Sometimes, practical challenges can prevent people from accessing your learning resources. In a lockdown, this might be the pressures of juggling work and family commitments. For Vale, understanding where people were engaging with its learning content helped the team realize that having supporting infrastructure was vital. Truck drivers are now able to learn “on the road” while internet connections in Vale’s mines and ships ensure that no employee is missing out on virtual learning opportunities.
Divesting what doesn’t work
Knowing what content and topics are resonating with your workforce will help you divest learning tools that aren’t working. If, for example, your data finds that people engage more with videos and TED Talks compared with instructor-led classroom teaching, you can invest in in-house video content and video subscriptions. Many people also prefer peer-led learning (55 percent of learners will turn to their peers when seeking new skills). Yet, less than half of CLOs say that they offer peer learning opportunities.
Divesting also ensures (and highlights to your C-suite) that every dollar being invested in learning is assessed and optimized.
A continuous process
Analyzing your skill data is a continuous process. The skills needed in a role can quickly change depending on the needs of your team, your products and services, market pressures and macroeconomic conditions. A biannual or once-a-year review isn’t enough to keep you abreast of changes. Plus, your understanding of skill requirements (and progress) will evolve as your data grows and analysis matures. Your depth of insight will look very different at 30, 60 and 90 days.

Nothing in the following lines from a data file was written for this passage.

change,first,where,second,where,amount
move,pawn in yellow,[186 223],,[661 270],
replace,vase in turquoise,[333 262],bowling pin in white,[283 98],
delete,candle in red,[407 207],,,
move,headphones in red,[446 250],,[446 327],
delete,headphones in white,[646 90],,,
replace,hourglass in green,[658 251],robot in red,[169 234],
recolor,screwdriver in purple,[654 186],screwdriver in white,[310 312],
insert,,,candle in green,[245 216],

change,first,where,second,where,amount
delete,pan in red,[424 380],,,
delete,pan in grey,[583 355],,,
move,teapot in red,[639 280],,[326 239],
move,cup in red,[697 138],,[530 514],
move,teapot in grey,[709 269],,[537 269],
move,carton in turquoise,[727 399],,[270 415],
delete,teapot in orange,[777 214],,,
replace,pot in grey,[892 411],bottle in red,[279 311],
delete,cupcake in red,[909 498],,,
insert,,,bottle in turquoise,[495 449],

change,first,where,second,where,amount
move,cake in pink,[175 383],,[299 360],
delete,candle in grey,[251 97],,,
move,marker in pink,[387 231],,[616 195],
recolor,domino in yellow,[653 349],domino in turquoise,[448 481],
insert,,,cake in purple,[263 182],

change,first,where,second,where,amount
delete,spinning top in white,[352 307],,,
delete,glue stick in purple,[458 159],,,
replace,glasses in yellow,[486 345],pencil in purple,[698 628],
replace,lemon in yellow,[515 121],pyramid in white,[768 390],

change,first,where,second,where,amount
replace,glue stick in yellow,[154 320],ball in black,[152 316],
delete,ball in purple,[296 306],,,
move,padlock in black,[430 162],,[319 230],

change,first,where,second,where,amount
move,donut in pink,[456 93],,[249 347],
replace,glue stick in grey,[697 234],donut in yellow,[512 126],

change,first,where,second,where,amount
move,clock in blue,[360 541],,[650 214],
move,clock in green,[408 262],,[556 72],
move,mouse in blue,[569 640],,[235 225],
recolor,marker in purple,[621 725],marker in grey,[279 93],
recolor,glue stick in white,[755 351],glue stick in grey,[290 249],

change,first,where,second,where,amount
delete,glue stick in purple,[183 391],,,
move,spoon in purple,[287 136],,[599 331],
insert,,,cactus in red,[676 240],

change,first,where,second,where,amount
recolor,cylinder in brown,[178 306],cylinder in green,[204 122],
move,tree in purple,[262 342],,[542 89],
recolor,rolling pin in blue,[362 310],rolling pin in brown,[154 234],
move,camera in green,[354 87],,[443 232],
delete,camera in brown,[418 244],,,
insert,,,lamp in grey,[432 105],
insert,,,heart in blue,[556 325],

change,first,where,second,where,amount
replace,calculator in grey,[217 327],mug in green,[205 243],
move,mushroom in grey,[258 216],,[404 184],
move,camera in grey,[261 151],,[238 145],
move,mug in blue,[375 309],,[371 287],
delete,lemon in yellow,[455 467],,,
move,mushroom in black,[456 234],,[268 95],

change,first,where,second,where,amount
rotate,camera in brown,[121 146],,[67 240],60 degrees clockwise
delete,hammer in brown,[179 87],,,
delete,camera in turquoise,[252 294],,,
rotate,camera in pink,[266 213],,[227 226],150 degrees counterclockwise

To embed this analysis as a regular part of your work, consider making a cultural change. Your learning team might need to become more data-driven and comfortable looking at reports and dashboards. That way, when there’s a decision to be made, their first port of call will be data. Likewise, they’ll likely need to be more open to making tweaks and changes throughout the year — to continually improve your strategic alignment, returns and cost-effectiveness.
Keeping updated with skills
Getting the right data and maintaining it over time is also useful. Skill profiles can help you achieve this by giving individuals ownership of a unique profile that “follows” them throughout their careers. That profile dynamically updates with each role, each course completion, all learning content they’ve engaged with, manager feedback and more. It updates with new experiences as they work on new projects and with different teams. This gives you a completely up-to-date view of all workforce and team skills.
Because the profile is individually owned and populated with data from day-to-day work and learning, it’s more accurate than a resume that’s updated sporadically. And if workers see the value they gain from it (through more tailored learning and work opportunities, for example) they are more likely to engage with it — at a time when 80 percent of workers fail to complete their HR system’s talent profile.
Prioritize your learners
Person-centricity is often the key to a smart learning strategy. Learning and development is, after all, deeply personal. Leveraging your skill data helps you to personalize your learning to all workers, making it more likely that they’ll engage with your plans. In turn, this reduces wasted resources and drives better results.
The final step is to ensure your strategy aligns with your business objectives. This creates fertile ground for everyone’s growth. Individuals get learning that’s tailored to them, you get a cost-effective strategy that delivers results, and the business gets the skills it needs to succeed.